Afin de rééquilibrer les rapports entre les titulaires de droits et les plateformes en ligne, le projet introduit notamment deux mesures majeures : la création d’un droit voisin pour les éditeurs de presse, ainsi que de nouvelles obligations concernant la lutte contre le contenu illégal. Le texte prévoit notamment que les géants du web (entre autres YouTube) devront verser une rémunération appropriée et proportionnée aux créateurs des contenus qu’ils utilisent.

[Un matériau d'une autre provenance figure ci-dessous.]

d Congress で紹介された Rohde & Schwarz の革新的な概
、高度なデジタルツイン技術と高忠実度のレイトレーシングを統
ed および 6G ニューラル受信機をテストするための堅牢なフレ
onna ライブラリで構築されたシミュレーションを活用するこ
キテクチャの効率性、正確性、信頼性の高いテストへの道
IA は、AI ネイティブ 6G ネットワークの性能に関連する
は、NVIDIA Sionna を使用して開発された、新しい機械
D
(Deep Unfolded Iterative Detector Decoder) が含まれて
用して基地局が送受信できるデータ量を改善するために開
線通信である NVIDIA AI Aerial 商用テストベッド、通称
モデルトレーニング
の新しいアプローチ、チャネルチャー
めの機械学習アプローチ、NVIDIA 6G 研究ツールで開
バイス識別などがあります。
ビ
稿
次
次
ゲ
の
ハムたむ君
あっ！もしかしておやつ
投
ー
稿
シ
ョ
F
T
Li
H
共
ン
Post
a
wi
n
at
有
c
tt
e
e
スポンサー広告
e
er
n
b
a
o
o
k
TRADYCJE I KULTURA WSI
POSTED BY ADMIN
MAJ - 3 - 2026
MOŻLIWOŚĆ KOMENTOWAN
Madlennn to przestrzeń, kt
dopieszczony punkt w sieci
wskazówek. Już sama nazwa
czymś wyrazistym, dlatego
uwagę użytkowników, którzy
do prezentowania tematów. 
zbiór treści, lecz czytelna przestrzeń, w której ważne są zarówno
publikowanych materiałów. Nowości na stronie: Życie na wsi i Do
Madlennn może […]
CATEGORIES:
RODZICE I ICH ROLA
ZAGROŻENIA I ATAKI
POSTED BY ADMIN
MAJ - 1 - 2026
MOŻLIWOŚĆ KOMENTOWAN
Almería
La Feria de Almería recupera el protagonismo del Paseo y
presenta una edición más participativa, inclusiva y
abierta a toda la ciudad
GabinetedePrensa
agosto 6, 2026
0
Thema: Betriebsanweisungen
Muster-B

Pour l’instant, les plateformes en ligne sont considérées comme de simples hébergeurs et n’ont donc pour obligation que de retirer le contenu illégal qui leur est signalé. Le nouveau texte entend modifier ce régime pour les grandes plateformes (plus de dix millions de chiffre d’affaires ou plus de cinq millions d’utilisateurs par mois) et leur imposer des obligations renforcées. Ces sites devront ainsi obtenir des autorisations ou passer des accords de licence avec les titulaires de droits ; à défaut, elles devront faire leur possible pour empêcher la présence du contenu sur leur interface.

Par ailleurs, le projet de réforme prévoit un droit voisin pour les éditeurs de média d’information et les agences de presse, et qui sera « partagé » avec les journalistes. Ce nouveau droit leur permettra, pendant deux ans, de décider des modalités de réutilisation de leur contenu par les sites internet, et notamment du prix. Néanmoins, cette protection ne s’appliquera pas au partage d’hyperliens.

Dans les semaines à venir, cet accord provisoire sera soumis au Parlement européen, d’une part, et au Conseil, d’autre part. Seul un vote négatif de l’un ou l’autre pourrait empêcher l’adoption de ce texte.